ASSIGNED TASK:
For every line that contains the string "pyautogui", pull that line out of the material below.

SUPPLIED INFORMATION:

►

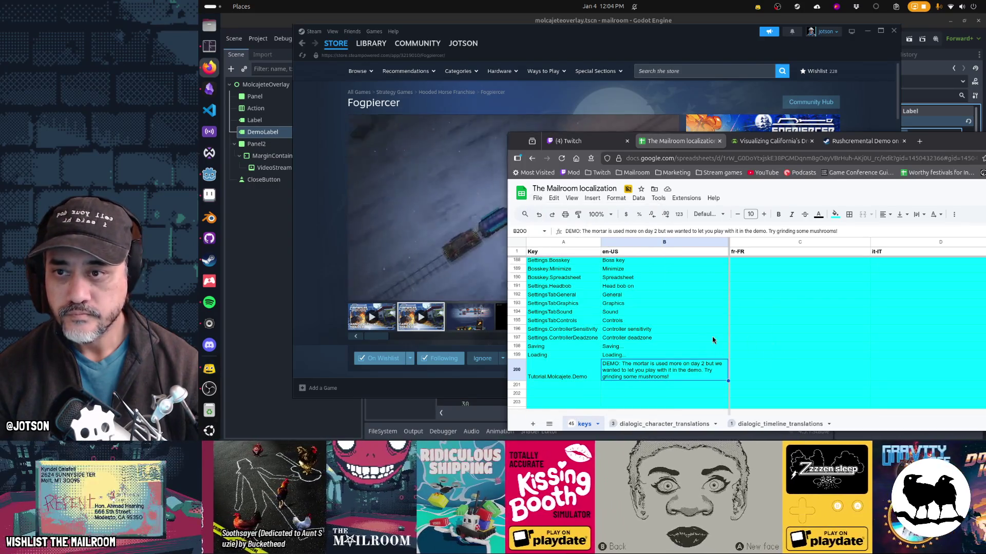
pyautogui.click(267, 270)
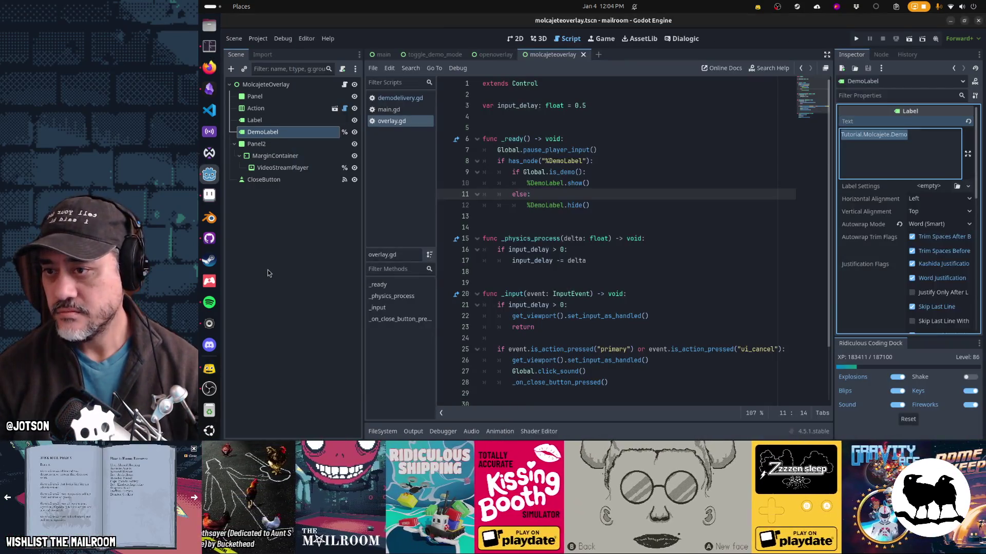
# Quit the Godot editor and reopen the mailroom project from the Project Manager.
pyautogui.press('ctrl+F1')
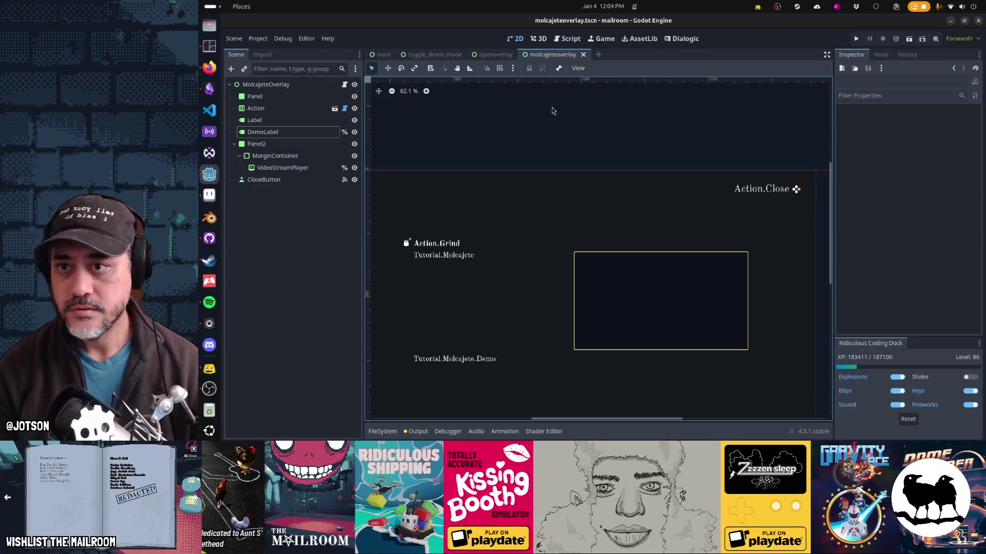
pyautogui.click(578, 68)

◄

RESPONSE:
pyautogui.click(267, 270)
pyautogui.press('ctrl+F1')
pyautogui.click(578, 68)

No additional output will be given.